A yellow patch of a Holocaust survivor next to the WWII helmet of a Nazi soldier whom he killed after the war. Photo by Ehud Amiton/TPS

At the end of 2018, the number of Jews worldwide was 14.7 million, close to that of the Jewish world in 1925, which stood at 14.8 million.

However, in 1939, on the eve of World War II, the number of Jews in the world was 16.6 million, of which 449,000, a mere 3%, were in Israel.

In 1948, on the eve of the establishment of the State of Israel, the number of Jews in the world was 11.5 million, of whom 650,000 were in Israel, doubling the Jewish population in Israel to 6% of world Jewry.

Of the 14.7 million Jews in the world today, 6.7 million are in Israel, some 7.5 million are in the US, 450,000 are in France, 392,000 in Canada, 292,000 in the United Kingdom, 180,000 in Argentina, 165,000 in Russia, 118,000 in Germany, and 116,000 in Australia.

Today, 45% of Jews worldwide live in Israel, of whom 5.2 million were born in Israel and 1.5 million were born abroad.
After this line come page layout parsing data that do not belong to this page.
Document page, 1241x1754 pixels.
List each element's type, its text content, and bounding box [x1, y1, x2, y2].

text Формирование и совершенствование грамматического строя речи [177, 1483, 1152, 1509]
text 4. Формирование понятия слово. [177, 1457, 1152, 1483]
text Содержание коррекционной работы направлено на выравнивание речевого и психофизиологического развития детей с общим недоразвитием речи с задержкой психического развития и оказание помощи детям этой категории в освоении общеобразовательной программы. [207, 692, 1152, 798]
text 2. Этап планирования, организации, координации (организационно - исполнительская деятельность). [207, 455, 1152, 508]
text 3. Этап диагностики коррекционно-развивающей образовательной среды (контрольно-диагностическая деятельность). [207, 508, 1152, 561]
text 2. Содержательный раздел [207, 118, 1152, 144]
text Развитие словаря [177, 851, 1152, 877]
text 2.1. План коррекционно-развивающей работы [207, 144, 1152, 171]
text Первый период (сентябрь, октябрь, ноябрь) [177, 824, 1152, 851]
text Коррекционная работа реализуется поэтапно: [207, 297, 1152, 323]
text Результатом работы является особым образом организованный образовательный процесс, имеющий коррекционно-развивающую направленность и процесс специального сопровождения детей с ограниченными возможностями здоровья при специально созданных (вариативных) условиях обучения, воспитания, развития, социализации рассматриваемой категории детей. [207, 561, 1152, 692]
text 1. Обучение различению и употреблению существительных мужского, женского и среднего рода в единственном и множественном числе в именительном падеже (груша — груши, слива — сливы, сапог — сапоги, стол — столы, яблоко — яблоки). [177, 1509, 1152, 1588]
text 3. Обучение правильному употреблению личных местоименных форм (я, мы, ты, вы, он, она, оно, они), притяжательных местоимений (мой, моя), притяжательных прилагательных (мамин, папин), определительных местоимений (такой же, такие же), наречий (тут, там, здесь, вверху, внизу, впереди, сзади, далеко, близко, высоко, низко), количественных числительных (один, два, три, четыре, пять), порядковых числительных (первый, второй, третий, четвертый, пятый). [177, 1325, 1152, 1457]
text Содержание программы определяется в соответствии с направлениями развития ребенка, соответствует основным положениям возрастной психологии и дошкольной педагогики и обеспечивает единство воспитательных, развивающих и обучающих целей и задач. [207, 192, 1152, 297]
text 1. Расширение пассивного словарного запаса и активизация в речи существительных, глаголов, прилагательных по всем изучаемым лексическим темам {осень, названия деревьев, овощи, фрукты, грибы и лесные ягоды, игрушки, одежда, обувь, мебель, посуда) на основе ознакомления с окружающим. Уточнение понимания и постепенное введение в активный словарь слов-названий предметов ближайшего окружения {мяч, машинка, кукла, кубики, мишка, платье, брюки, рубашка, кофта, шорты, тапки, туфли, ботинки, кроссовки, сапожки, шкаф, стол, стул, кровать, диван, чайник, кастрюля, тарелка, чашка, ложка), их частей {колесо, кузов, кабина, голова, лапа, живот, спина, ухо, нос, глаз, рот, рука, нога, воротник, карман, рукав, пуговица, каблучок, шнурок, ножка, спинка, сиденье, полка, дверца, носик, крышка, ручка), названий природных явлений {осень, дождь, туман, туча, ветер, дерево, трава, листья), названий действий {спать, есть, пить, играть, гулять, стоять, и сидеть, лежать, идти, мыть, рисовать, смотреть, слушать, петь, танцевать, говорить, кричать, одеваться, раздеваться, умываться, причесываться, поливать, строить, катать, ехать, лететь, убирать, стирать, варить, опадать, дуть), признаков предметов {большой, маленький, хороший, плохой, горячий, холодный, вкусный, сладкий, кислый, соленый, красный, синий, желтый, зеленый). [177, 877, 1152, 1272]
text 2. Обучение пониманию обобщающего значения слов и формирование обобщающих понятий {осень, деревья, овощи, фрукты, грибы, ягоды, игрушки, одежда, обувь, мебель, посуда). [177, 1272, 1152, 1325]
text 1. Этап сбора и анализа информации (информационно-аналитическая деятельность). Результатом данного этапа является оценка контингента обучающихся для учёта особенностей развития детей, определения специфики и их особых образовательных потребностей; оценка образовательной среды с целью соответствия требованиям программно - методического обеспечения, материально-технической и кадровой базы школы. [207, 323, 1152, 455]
The year 2019 saw a peak in Aliyah, with 34,872 Jews coming to Jewish State, a 20% increase over the 29,800 that came in 2018.

Israel welcomed more than 255,000 Olim from 150 different countries in the past decade.
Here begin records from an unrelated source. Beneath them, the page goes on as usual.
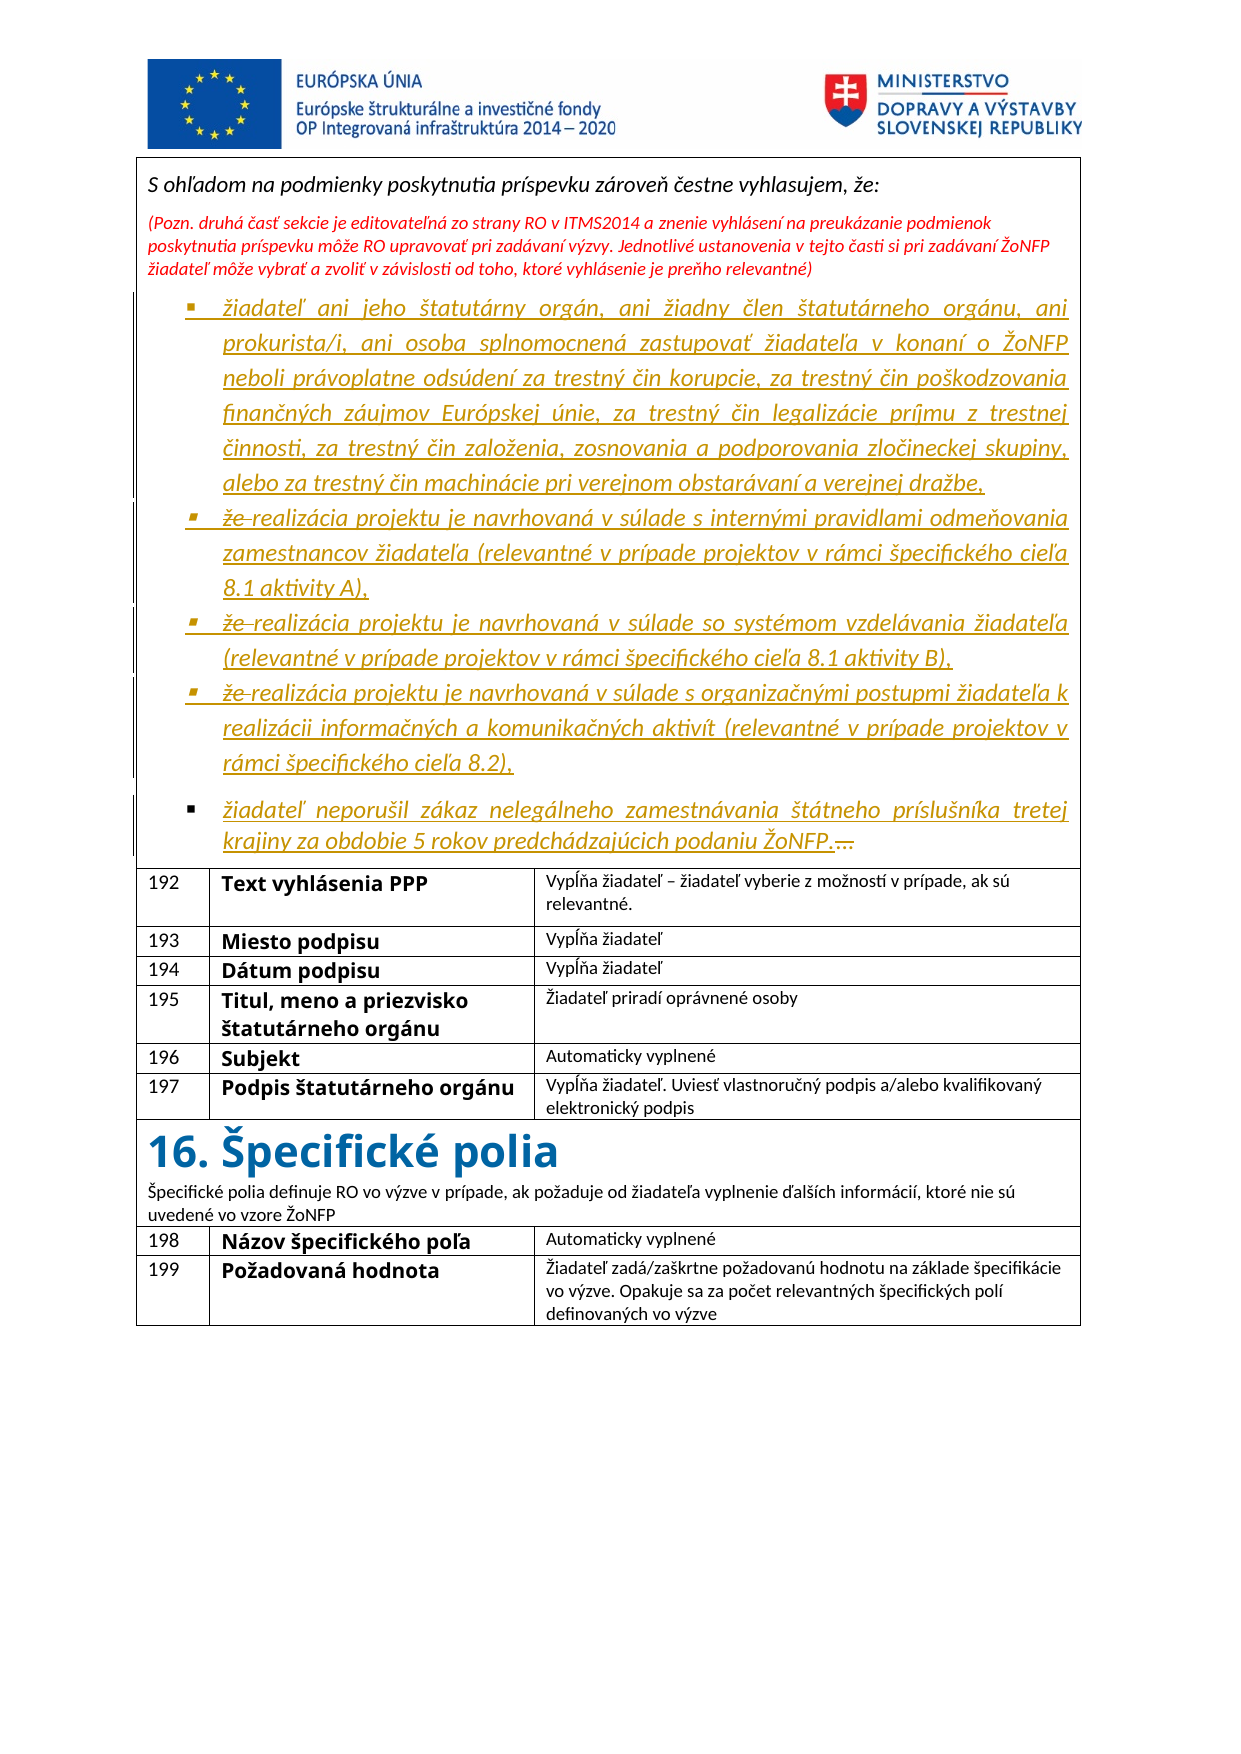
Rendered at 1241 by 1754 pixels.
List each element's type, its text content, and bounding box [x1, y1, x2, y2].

table_cell Podpis štatutárneho orgánu [210, 1074, 534, 1119]
table_cell Vypĺňa žiadateľ – žiadateľ vyberie z možností v prípade, ak sú relevantné. [535, 869, 1080, 926]
table_cell Text vyhlásenia PPP [210, 869, 534, 926]
table_cell Automaticky vyplnené [535, 1044, 1080, 1072]
table_cell Titul, meno a priezvisko štatutárneho orgánu [210, 986, 534, 1043]
table_cell 193 [137, 927, 209, 956]
table_cell Automaticky vyplnené [535, 1227, 1080, 1255]
table_cell Subjekt [210, 1044, 534, 1072]
table_cell 194 [137, 957, 209, 985]
table_cell Požadovaná hodnota [210, 1256, 534, 1325]
table_cell Ja, dolupodpísaný žiadateľ (štatutárny orgán žiadateľa) čestne vyhlasujem, že: (pozn. prvá časť sekcie je preddefinovaný text) všetky informácie obsiahnuté v žiadosti o nenávratný finančný príspevok a všetkých jej prílohách sú úplné, pravdivé a správne, projekt je v súlade s princípmi podpory rovnosti mužov a žien a nediskriminácie podľa článku 7 nariadenia o Európskeho parlamentu a Rady (EÚ) č. 1303/2013 zo 17. decembra 2013, ktorým sa stanovujú spoločné ustanovenia o Európskom fonde regionálneho rozvoja, Európskom sociálnom fonde, Kohéznom fonde, Európskom poľnohospodárskom fonde pre rozvoj vidieka a Európskom námornom a rybárskom fonde a ktorým sa stanovujú všeobecné ustanovenia o Európskom fonde regionálneho rozvoja, Európskom sociálnom fonde, Kohéznom fonde a Európskom námornom a rybárskom fonde, a ktorým sa zrušuje nariadenie Rady (ES) č. 1083/2006 (ďalej len ,,všeobecné nariadenie“) a v súlade s princípom udržateľného rozvoja podľa článku 8 všeobecného nariadenia, zabezpečím finančné prostriedky na spolufinancovanie projektu tak, aby nebola ohrozená jeho implementácia, na oprávnené výdavky uvedené v projekte nežiadam o inú pomoc, resp. požadovanie inej pomoci je v súlade s pravidlami kumulácie ustanovenými v príslušných právnych predpisov poskytovania štátnej pomoci a na tieto výdavky v minulosti nebol poskytnutý príspevok z verejných prostriedkov ani z Recyklačného fondu, spĺňam podmienky poskytnutia príspevku uvedené v príslušnej výzve, údaje uvedené v žiadosti o NFP sú identické s údajmi odoslanými prostredníctvom verejnej časti portálu ITMS2014+, som si vedomý skutočnosti, že na NFP nie je právny nárok, som si vedomý zodpovednosti za predloženie neúplných a nesprávnych údajov, pričom beriem na vedomie, že preukázanie opaku je spojené s rizikom možných následkov v rámci konania o žiadosti o NFP a/alebo implementácie projektu (napr. možnosť mimoriadneho ukončenia zmluvného vzťahu, vznik neoprávnených výdavkov). Zaväzujem sa bezodkladne písomne informovať poskytovateľa o všetkých zmenách, ktoré sa týkajú uvedených údajov a skutočností. Súhlasím so správou, spracovaním a uchovávaním všetkých uvedených osobných údajov v súlade so zák. č. 122/2013 Z. z. o ochrane osobných údajov a o zmene a doplnení niektorých zákonov pre účely implementácie príslušného operačného programu. S ohľadom na podmienky poskytnutia príspevku zároveň čestne vyhlasujem, že: (Pozn. druhá časť sekcie je editovateľná zo strany RO v ITMS2014 a znenie vyhlásení na preukázanie podmienok poskytnutia príspevku môže RO upravovať pri zadávaní výzvy. Jednotlivé ustanovenia v tejto časti si pri zadávaní ŽoNFP žiadateľ môže vybrať a zvoliť v závislosti od toho, ktoré vyhlásenie je preňho relevantné) [137, 158, 1080, 868]
table_cell Žiadateľ priradí oprávnené osoby [535, 986, 1080, 1043]
table_cell 16. Špecifické polia Špecifické polia definuje RO vo výzve v prípade, ak požaduje od žiadateľa vyplnenie ďalších informácií, ktoré nie sú uvedené vo vzore ŽoNFP [137, 1120, 1080, 1226]
table_cell 195 [137, 986, 209, 1043]
table_cell 198 [137, 1227, 209, 1255]
table_cell 197 [137, 1074, 209, 1119]
table_cell 199 [137, 1256, 209, 1325]
table_cell Žiadateľ zadá/zaškrtne požadovanú hodnotu na základe špecifikácie vo výzve. Opakuje sa za počet relevantných špecifických polí definovaných vo výzve [535, 1256, 1080, 1325]
table_cell 192 [137, 869, 209, 926]
table_cell Miesto podpisu [210, 927, 534, 956]
table_cell Vypĺňa žiadateľ [535, 957, 1080, 985]
table_cell Vypĺňa žiadateľ [535, 927, 1080, 956]
table_cell Vypĺňa žiadateľ. Uviesť vlastnoručný podpis a/alebo kvalifikovaný elektronický podpis [535, 1074, 1080, 1119]
table_cell Názov špecifického poľa [210, 1227, 534, 1255]
table_cell 196 [137, 1044, 209, 1072]
picture [147, 59, 1082, 149]
table_cell Dátum podpisu [210, 957, 534, 985]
Since the establishment of the state of Israel, 3.3 million people have made Aliyah, making up 42 per cent of the total population.
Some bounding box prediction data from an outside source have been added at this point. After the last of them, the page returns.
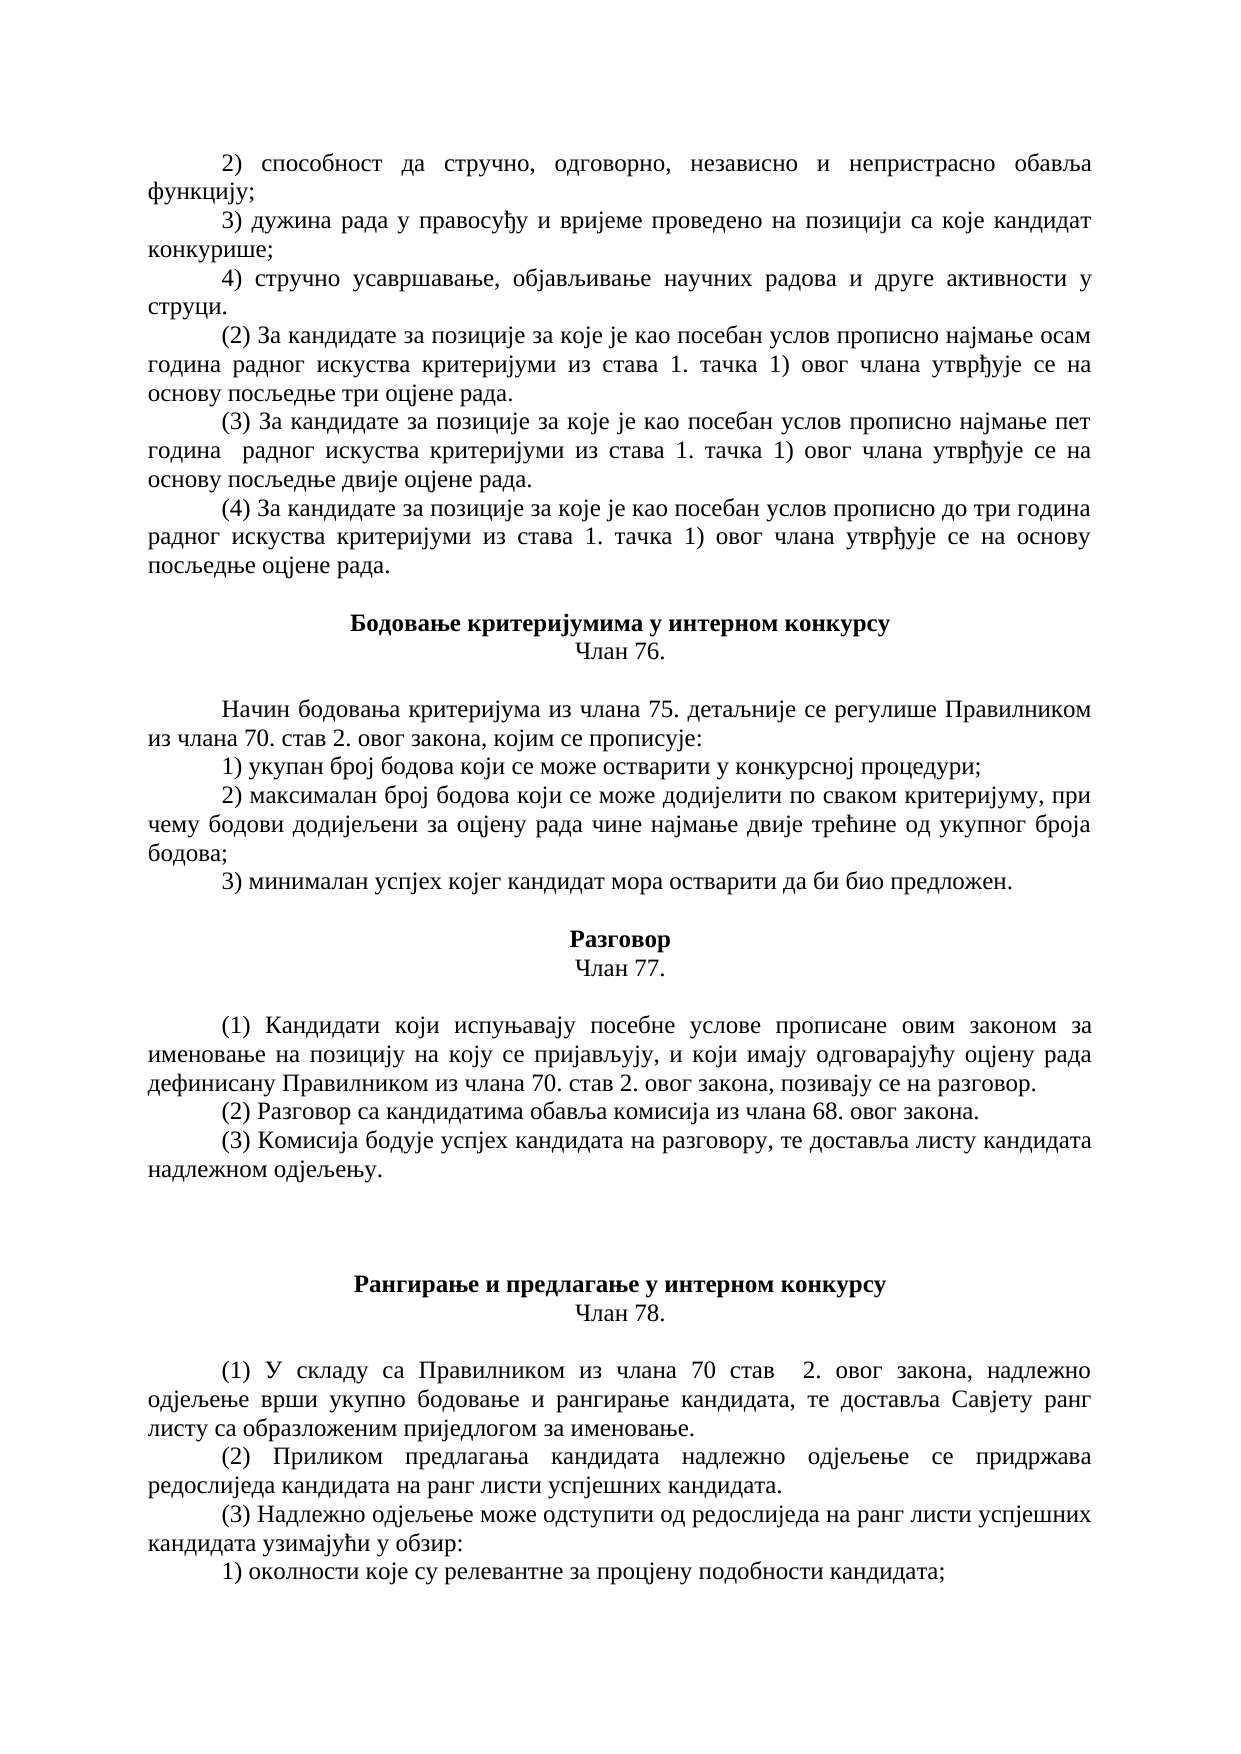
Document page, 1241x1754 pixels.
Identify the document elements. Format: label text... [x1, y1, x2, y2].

text 3) минималан успјех којег кандидат мора остварити да би био предложен. [148, 866, 1093, 895]
text (1) Кандидати који испуњавају посебне услове прописане овим законом за именовање на позицију на коју се пријављују, и који имају одговарајућу оцјену рада дефинисану Правилником из члана 70. став 2. овог закона, позивају се на разговор. [148, 1010, 1093, 1096]
text 1) околности које су релевантне за процјену подобности кандидата; [148, 1556, 1093, 1585]
text (3) За кандидате за позиције за које је као посебан услов прописно најмање пет година радног искуства критеријуми из става 1. тачка 1) овог члана утврђује се на основу посљедње двије оцјене рада. [148, 406, 1093, 493]
text (2) Приликом предлагања кандидата надлежно одјељење се придржава редослиједа кандидата на ранг листи успјешних кандидата. [148, 1441, 1093, 1499]
text (3) Надлежно одјељење може одступити од редослиједа на ранг листи успјешних кандидата узимајући у обзир: [148, 1499, 1093, 1556]
text Рангирање и предлагање у интерном конкурсу [148, 1269, 1093, 1298]
text 3) дужина рада у правосуђу и вријеме проведено на позицији са које кандидат конкурише; [148, 205, 1093, 263]
text (3) Комисија бодује успјех кандидата на разговору, те доставља листу кандидата надлежном одјељењу. [148, 1125, 1093, 1183]
text (1) У складу са Правилником из члана 70 став 2. овог закона, надлежно одјељење врши укупно бодовање и рангирање кандидата, те доставља Савјету ранг листу са образложеним приједлогом за именовање. [148, 1355, 1093, 1441]
text Члан 78. [148, 1298, 1093, 1326]
text 1) укупан број бодова који се може остварити у конкурсној процедури; [148, 751, 1093, 780]
text 4) стручно усавршавање, објављивање научних радова и друге активности у струци. [148, 263, 1093, 320]
text Бодовање критеријумима у интерном конкурсу [148, 608, 1093, 636]
text Члан 76. [148, 636, 1093, 665]
text (4) За кандидате за позиције за које је као посебан услов прописно до три година радног искуства критеријуми из става 1. тачка 1) овог члана утврђује се на основу посљедње оцјене рада. [148, 493, 1093, 579]
text Разговор [148, 924, 1093, 953]
text (2) Разговор са кандидатима обавља комисија из члана 68. овог закона. [148, 1096, 1093, 1125]
text 2) способност да стручно, одговорно, независно и непристрасно обавља функцију; [148, 148, 1093, 205]
text 2) максималан број бодова који се може додијелити по сваком критеријуму, при чему бодови додијељени за оцјену рада чине најмање двије трећине од укупног броја бодова; [148, 780, 1093, 866]
text Начин бодовања критеријума из члана 75. детаљније се регулише Правилником из члана 70. став 2. овог закона, којим се прописује: [148, 694, 1093, 751]
text Члан 77. [148, 953, 1093, 981]
text (2) За кандидате за позиције за које је као посебан услов прописно најмање осам година радног искуства критеријуми из става 1. тачка 1) овог члана утврђује се на основу посљедње три оцјене рада. [148, 320, 1093, 406]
The CBS noted that in this report, Jews are defined as people who define themselves as Jews or people who are born to Jewish parents and who do not have a religious identity.

Comments

One Response to “Decades after Holocaust, Jewish population has yet to recover”
  1. Ron Burdo says:

    How do you define who is a Jew?

    In Australia, it is a self definition which is declared in the census.
    in Israel, it is defined by ancestry; if your mother is a Jew, so you are.
    The statistics above do not take this different into account.

    For example, many secular Israelis of jewish descent do not consider themselves as “Jews” but as “Israelis”. However, they are counted as Jews above.